PROBLEM STATEMENT.
What lines in the material hold the string "Figure"? Copy out each of them.

LISTED RECORDS.
[Start of section]
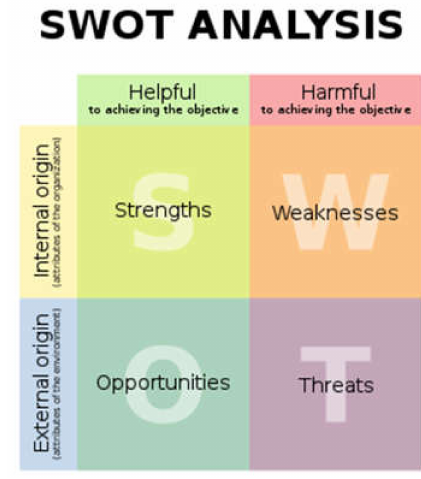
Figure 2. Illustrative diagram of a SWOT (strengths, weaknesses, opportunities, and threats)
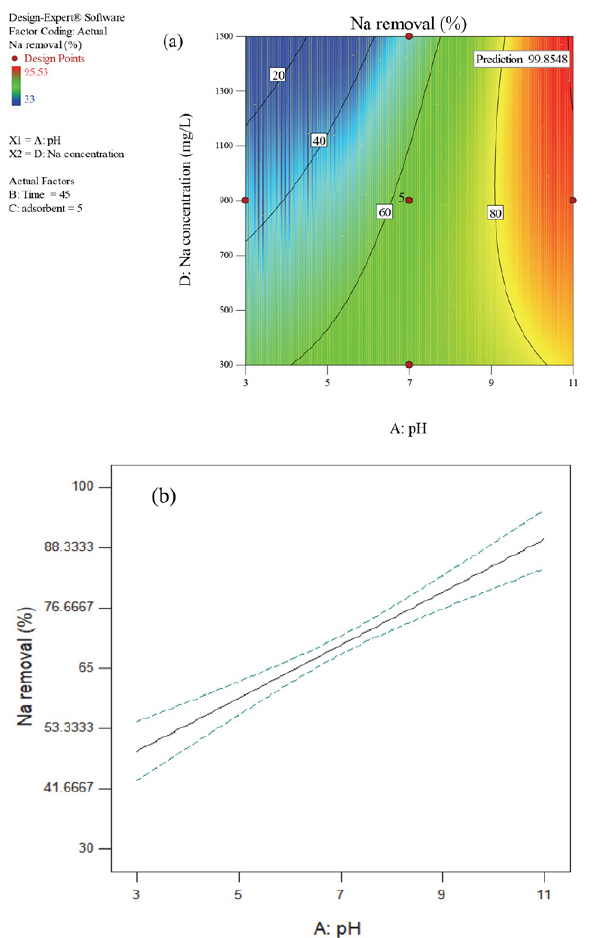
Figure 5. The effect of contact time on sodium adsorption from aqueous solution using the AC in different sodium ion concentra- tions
[End of section]
[Start of section]
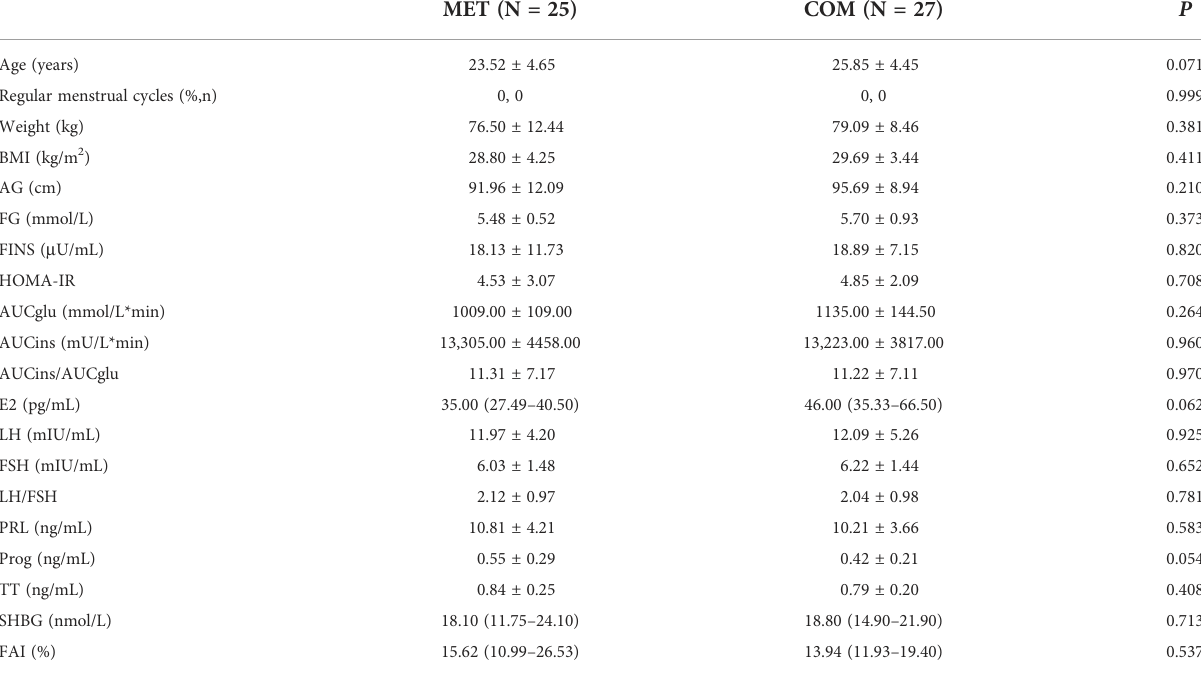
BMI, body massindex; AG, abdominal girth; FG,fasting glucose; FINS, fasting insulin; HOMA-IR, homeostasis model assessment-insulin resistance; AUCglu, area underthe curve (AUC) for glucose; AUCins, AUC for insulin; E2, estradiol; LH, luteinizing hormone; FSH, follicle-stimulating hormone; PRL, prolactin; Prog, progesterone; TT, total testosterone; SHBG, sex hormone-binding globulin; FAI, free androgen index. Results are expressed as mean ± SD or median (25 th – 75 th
[End of section]
[Start of section]
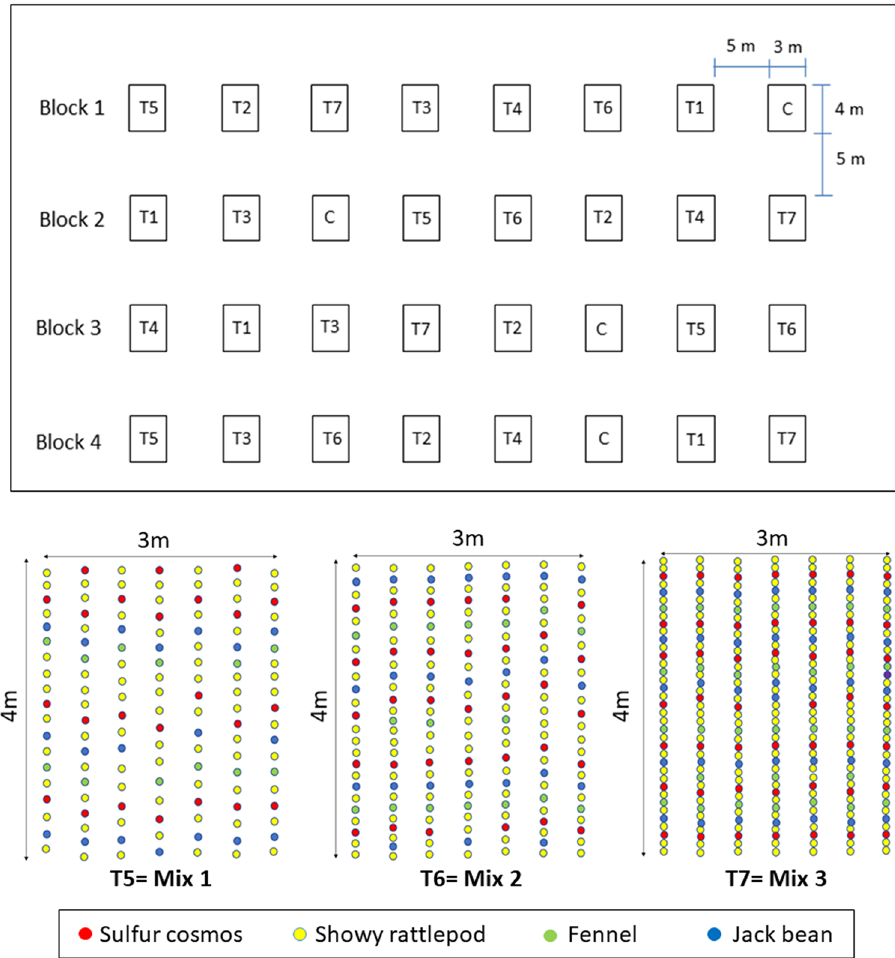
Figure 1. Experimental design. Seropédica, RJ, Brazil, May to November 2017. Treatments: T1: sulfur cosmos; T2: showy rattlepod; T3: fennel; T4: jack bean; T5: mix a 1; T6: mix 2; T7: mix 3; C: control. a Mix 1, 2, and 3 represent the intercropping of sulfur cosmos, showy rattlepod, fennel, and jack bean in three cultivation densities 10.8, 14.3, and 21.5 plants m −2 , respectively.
[End of section]
SOLUTION FOR THIS PROBLEM.
Figure 2. Illustrative diagram of a SWOT (strengths, weaknesses, opportunities, and threats)
Figure 5. The effect of contact time on sodium adsorption from aqueous solution using the AC in different sodium ion concentra- tions
Figure 1. Experimental design. Seropédica, RJ, Brazil, May to November 2017. Treatments: T1: sulfur cosmos; T2: showy rattlepod; T3: fennel; T4: jack bean; T5: mix a 1; T6: mix 2; T7: mix 3; C: control. a Mix 1, 2, and 3 represent the intercropping of sulfur cosmos, showy rattlepod, fennel, and jack bean in three cultivation densities 10.8, 14.3, and 21.5 plants m −2 , respectively.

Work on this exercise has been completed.